Almost all of the NMHC 50 companies have adopted some form of automated pricing … and for good reason. If you aren’t on the PRM bandwagon by now, you’re slowing down your revenue last mile.
Along with pricing, an operator’s sales model and training program are the most critical determinant in whether the firm’s last mile encourages or inhibits leasing success.
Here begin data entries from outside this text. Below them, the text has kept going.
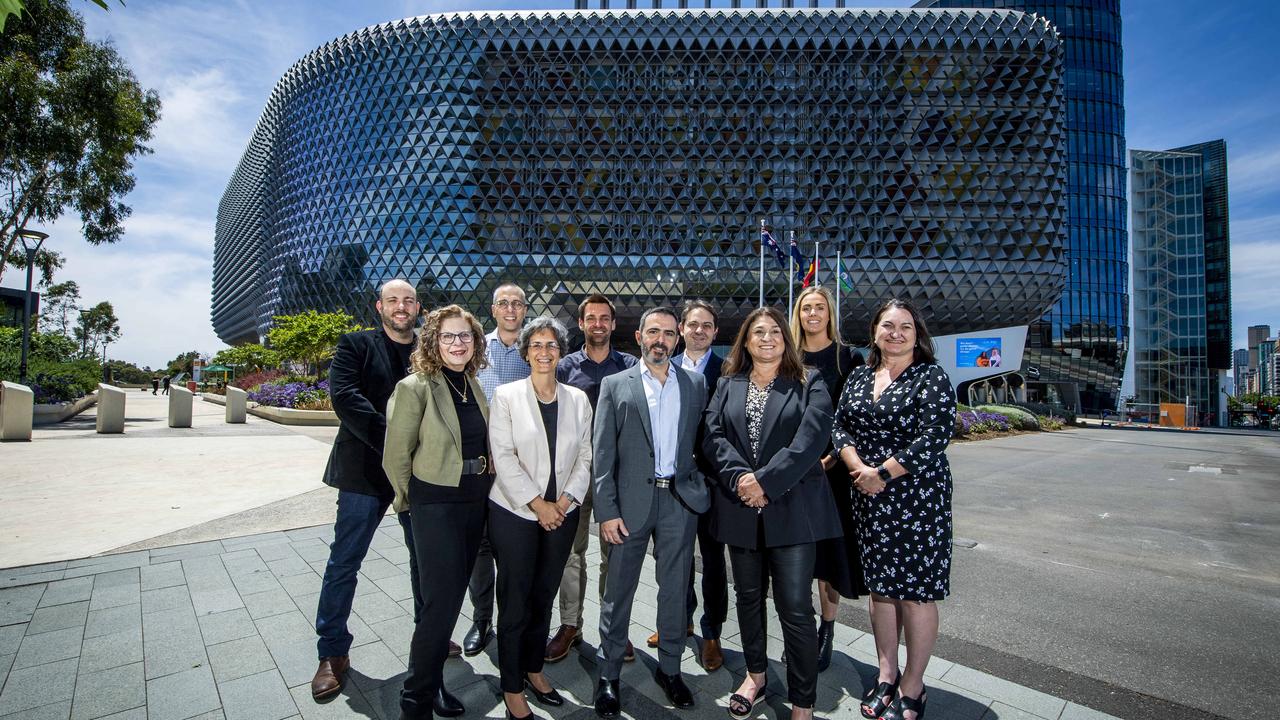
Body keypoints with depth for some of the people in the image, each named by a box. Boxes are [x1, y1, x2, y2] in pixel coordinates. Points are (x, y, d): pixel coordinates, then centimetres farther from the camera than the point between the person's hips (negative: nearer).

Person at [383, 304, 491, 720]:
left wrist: (482, 488, 11)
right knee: (441, 602, -1)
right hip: (436, 504, -6)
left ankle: (432, 681, 35)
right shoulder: (415, 387, -13)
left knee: (451, 597, 17)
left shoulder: (475, 385, 6)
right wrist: (410, 502, 1)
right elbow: (396, 456, -8)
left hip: (475, 500, 6)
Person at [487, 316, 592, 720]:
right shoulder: (506, 396, -4)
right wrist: (537, 504, -14)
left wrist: (567, 498, -9)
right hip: (514, 513, -3)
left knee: (544, 597, 15)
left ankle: (533, 670, 36)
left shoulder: (577, 399, 5)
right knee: (515, 601, 6)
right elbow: (503, 457, -11)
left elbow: (584, 457, 5)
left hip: (561, 514, 3)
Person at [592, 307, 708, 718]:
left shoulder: (695, 384, 7)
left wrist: (701, 488, 1)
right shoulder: (615, 385, -1)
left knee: (675, 590, 14)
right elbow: (603, 454, -4)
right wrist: (606, 511, -9)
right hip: (631, 500, -2)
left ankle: (669, 669, 33)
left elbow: (701, 439, 10)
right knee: (618, 592, 9)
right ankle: (608, 675, 27)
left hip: (680, 499, 2)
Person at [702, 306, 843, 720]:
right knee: (749, 596, 17)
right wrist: (740, 477, -16)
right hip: (740, 507, 4)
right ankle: (755, 676, 37)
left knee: (795, 608, -1)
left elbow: (811, 438, -12)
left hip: (791, 508, -3)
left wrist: (766, 481, -19)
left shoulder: (809, 384, 2)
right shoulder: (727, 386, 11)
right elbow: (713, 436, 0)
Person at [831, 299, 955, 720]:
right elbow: (840, 425, 4)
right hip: (870, 498, 5)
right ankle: (886, 674, 32)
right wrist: (859, 469, -12)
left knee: (916, 589, 5)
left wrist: (882, 474, -15)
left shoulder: (931, 377, -6)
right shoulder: (859, 377, 9)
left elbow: (933, 439, -16)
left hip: (918, 496, -5)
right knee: (881, 585, 14)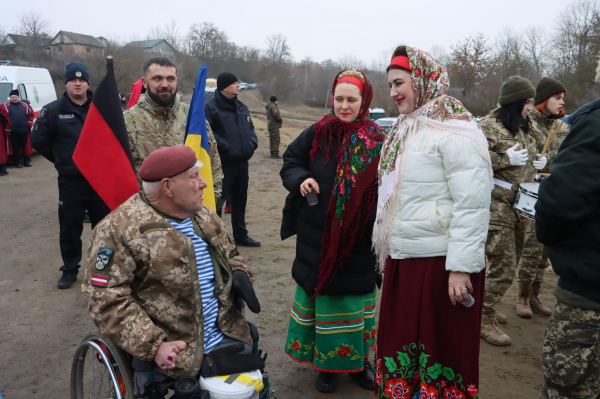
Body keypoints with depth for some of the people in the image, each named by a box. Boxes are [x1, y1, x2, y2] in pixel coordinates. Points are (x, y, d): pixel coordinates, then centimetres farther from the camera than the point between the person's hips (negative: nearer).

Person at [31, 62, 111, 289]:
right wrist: (61, 160, 5)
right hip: (70, 183, 0)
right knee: (70, 229, 8)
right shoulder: (53, 111, -2)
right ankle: (70, 270, 24)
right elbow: (38, 140, 4)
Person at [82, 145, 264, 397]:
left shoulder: (204, 217, 9)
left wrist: (240, 275, 0)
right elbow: (106, 298, -16)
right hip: (172, 355, -6)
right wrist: (153, 346, -21)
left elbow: (230, 254, 23)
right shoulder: (119, 229, -13)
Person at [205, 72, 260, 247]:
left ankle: (240, 235, 29)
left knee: (240, 199, 16)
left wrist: (252, 143, 3)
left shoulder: (241, 107, 15)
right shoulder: (210, 106, -11)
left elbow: (250, 127, 22)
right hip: (222, 163, -8)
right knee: (218, 200, 0)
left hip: (242, 162, 8)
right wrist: (226, 148, -22)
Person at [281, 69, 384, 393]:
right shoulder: (317, 133, -2)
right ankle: (325, 362, 29)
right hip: (318, 238, 1)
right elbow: (290, 162, 8)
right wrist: (300, 180, -13)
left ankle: (359, 360, 33)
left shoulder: (377, 141, -4)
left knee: (358, 299, 12)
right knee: (320, 293, 10)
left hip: (359, 241, 0)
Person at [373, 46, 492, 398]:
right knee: (400, 345, 16)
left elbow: (472, 205, -18)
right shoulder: (407, 129, 14)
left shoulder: (455, 130, -13)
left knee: (440, 352, 6)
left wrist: (462, 267, -20)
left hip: (441, 264, -8)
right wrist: (389, 255, 19)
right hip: (403, 262, 8)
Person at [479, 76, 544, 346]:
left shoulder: (526, 126, 15)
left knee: (511, 262, 16)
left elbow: (534, 151, 31)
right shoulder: (490, 126, -11)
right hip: (497, 205, -9)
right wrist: (506, 159, -21)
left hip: (520, 205, 9)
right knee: (503, 266, -9)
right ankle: (485, 319, 6)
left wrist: (540, 161, 9)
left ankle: (486, 308, 32)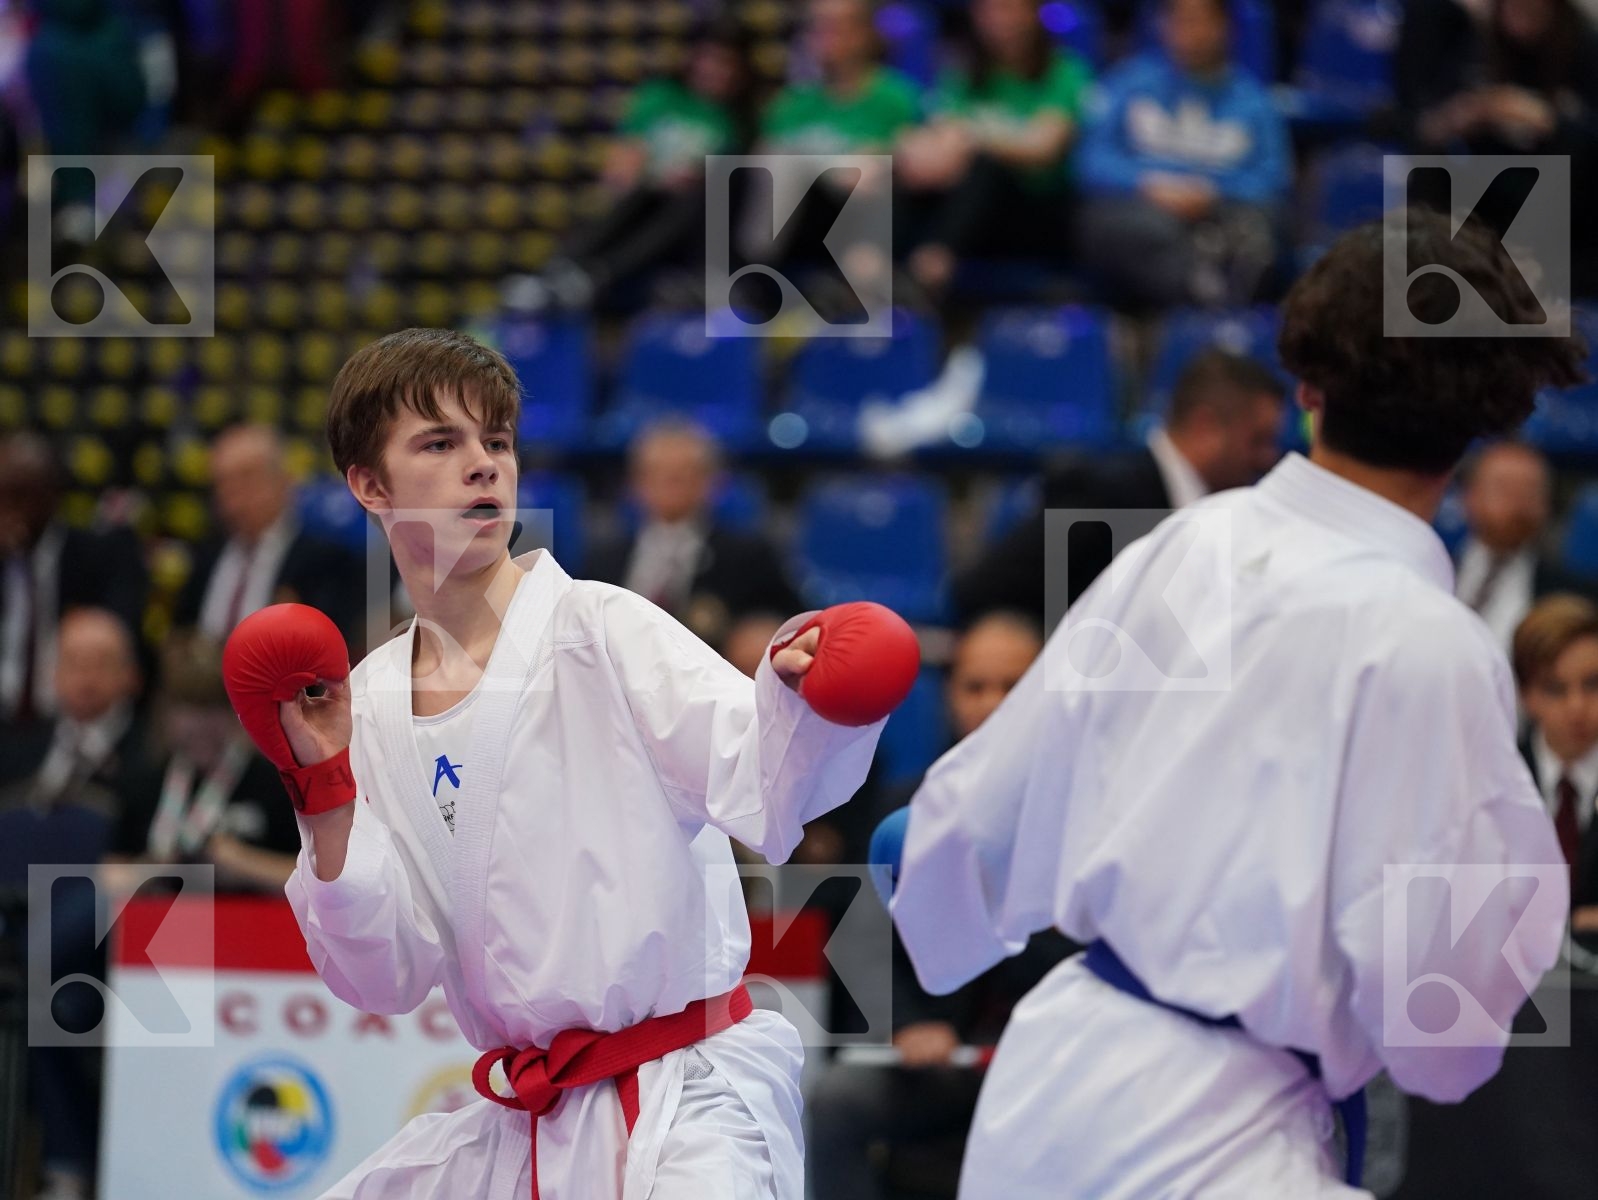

Sadly, I find there’s very little conversation about this topic in the C-suite, and when there is, it’s often in simplistic, “We just need to train our leasing associates to close better” terms. The reality is much more complex. Sales-performance improvement comes from a coordinated effort, in which training is just one, albeit critical, part of the entire sales ecosystem. The full ecosystem includes many components:
• An approach to sales that takes into account the Zero Moment of Truth (ZMOT). The ZMOT is everything prospects do online before they ever talk to a sales associate.
• The recognition that multifamily housing involves “structural demand.” Unlike with many other verticals, apartment leasing associates are rarely competing with the status quo. Prospects are almost surely going to rent somewhere, so the key isn’t to have some killer salesperson but, rather, to serve prospects well enough to earn their business.
• Associates who are genuinely interested in other people and capable of adapting their tone and style to match what resonates best with each individual prospect.
• A training program that leverages the latest in adult learning theory to ensure that behavioral change sticks.
• Feedback systems that match the desired behaviors. Secret shops that use a scoring rubric based on how well the salesperson teaches the prospect something, tailors the messages, and takes control in an assertive but nonaggressive way are far better than those that measure mechanical, script-based behaviors.
• Compensation programs that reward success.
• Leadership development programs for community and regional managers that help develop their skills in coaching behaviors, not just supervising compliance.
Lastly, it’s always important to close the loop on business processes and use data rather than opinions and anecdotes to drive change. This is where prospect (and resident) surveys come into play.
Surveys are inexpensive when done by e-mail, though that mode of delivery can lead to a bias in the response rate. If avoiding bias is critical, telephone surveys are much more appropriate but generally cost a lot more to implement.
Try out the above tips and see if the last mile of your own revenue-generation process can benefit.